Obscure Japanese Film #62
This Toho B-movie features Kurosawa favourite Kamatari Fujiwara in a rare leading role as Hikoichi, a meek and mild provincial who goes to Tokyo for the first time in 20 years in order to seek out cheap goods to sell in his store and also see his daughter, Yuko (Kyoko Anzai), who works in an office there and has been sending money home regularly. He is accompanied on his visit by Kiyama (Eijiro Tono), a fellow store owner who is more experienced and successful but has a less wholesome reason for visiting the capital. Hikoichi enjoys spending a day with his apparently unchanged daughter and the business side of his trip is also successful. When Kiyama insists that he join him on a visit to a brothel one evening, Hikoichi reluctantly agrees, although he declines to sleep with any of the young women available. However, while there he learns something that causes him a terrible shock and turns his life upside down…
Kamatari Fujiwara and Kyoko Anzai |
Adapted by the great screenwriter Shinobu Hashimoto from a short story by Yojiro Ishizaka, this is an effective little film with a cruelly ironic and rather unpleasant twist.

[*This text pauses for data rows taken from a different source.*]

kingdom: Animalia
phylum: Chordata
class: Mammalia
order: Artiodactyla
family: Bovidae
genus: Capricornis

While some of the early scenes may be on the bland side, this only serves to make the last third more unsettling. These latter scenes contain a number of memorable images, mainly involving the use of masks, and Fujiwara’s performance is especially good when Hikoichi finally turns from mild-mannered rube to violent avenger.
Kamatari Fujiwara |
Kamatari Fujiwara (1905-85) remains best known as the untrusting farmer Manzo in Seven Samurai and the drunken kabuki actor in The Lower Depths. Aside from Hateful Thing, the only other film I'm aware of in which he had the leading role is Mikio Naruse's charming comedy Tabi yakusha (1940), where he was a pompous itinerant kabuki actor cast as the front half of a horse. Although diminutive in stature, he is said to have had considerable martial art skills, which he once used to knock Toshiro Mifune to the ground during an argument when filming The Hidden Fortress. He later found himself in America appearing in Arthur Penn’s 1965 film Mickey One.

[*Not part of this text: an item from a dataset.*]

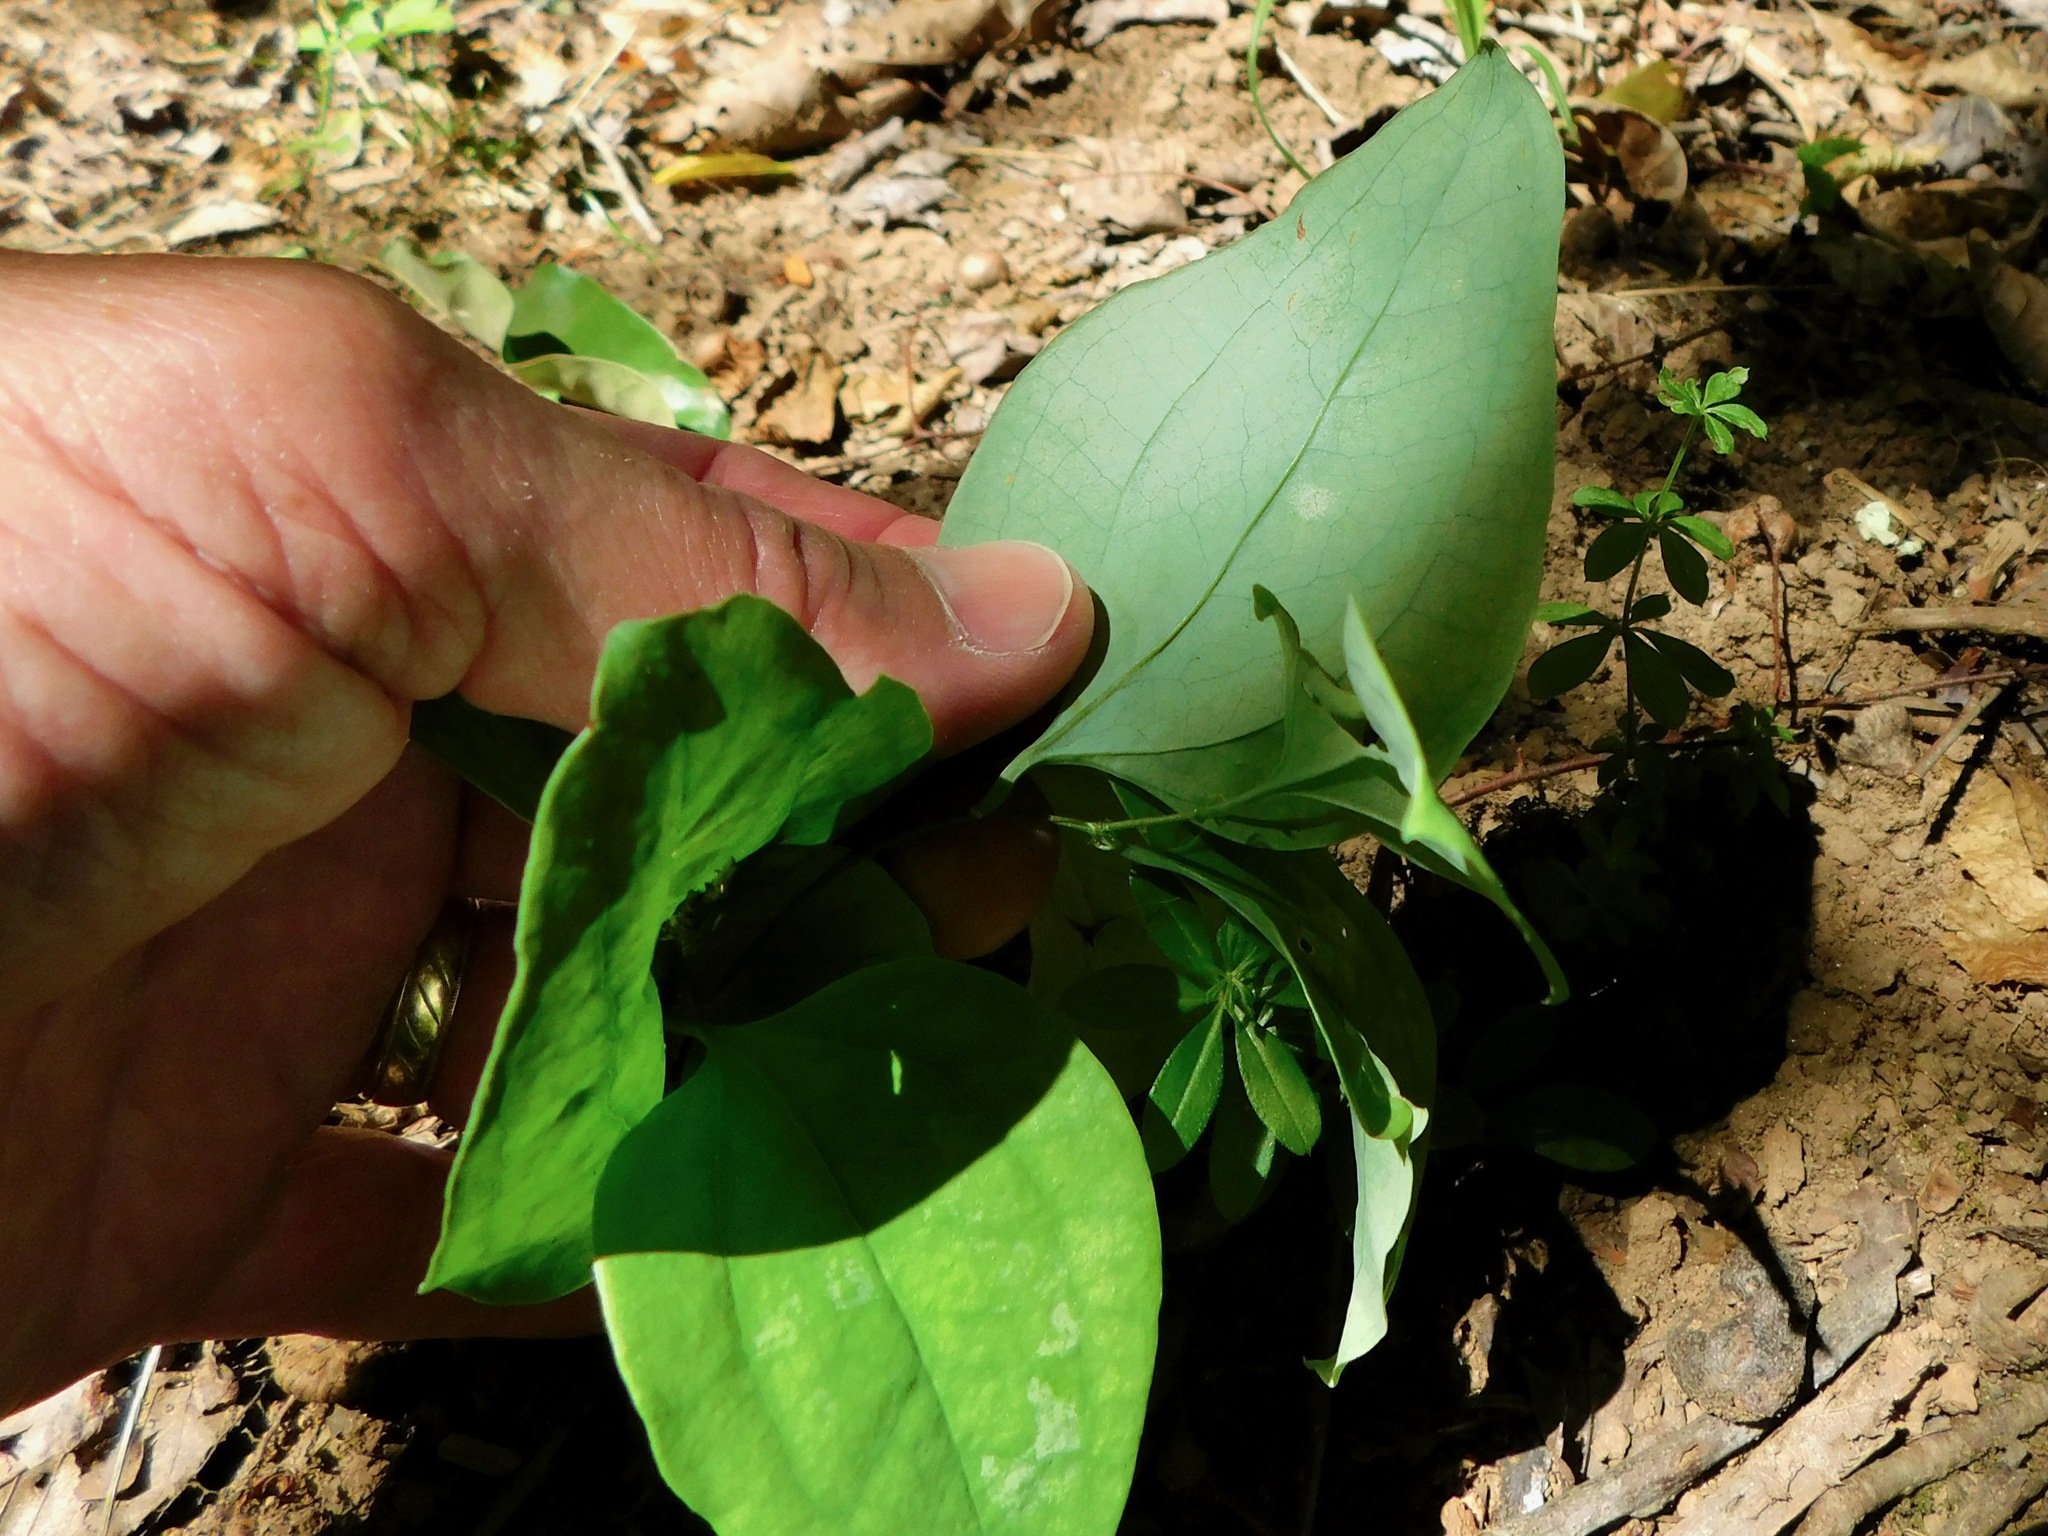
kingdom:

Fujiwara with Eijiro Tono |
Eijiro Tono (another member of the Kurosawa-gumi) is one of those actors who appeared to enjoy playing repellent types and was very good at it, having the ability to speak as he does here in an incredibly grating voice. One particularly nice touch is when Hikoichi gets drunk after the shocking revelation and starts talking like Kiyama! Was this an imitation by Kamatari Fujiwara or was he dubbed by Tono? I would love to know. The cast of Kurosawa regulars is rounded out by Noriko Sengoku as a maid and Seiji Miyaguchi as a detective.
Director Seiji Maruyama would go on to be better known for his World War II films such as Admiral Yamamoto (1968) and Battle of the Japan Sea (1969).
Hateful Thing was the fourth in the ‘Toho Diamond’ series – these were stand-alone B-movies adapted from various literary works with running times of around an hour.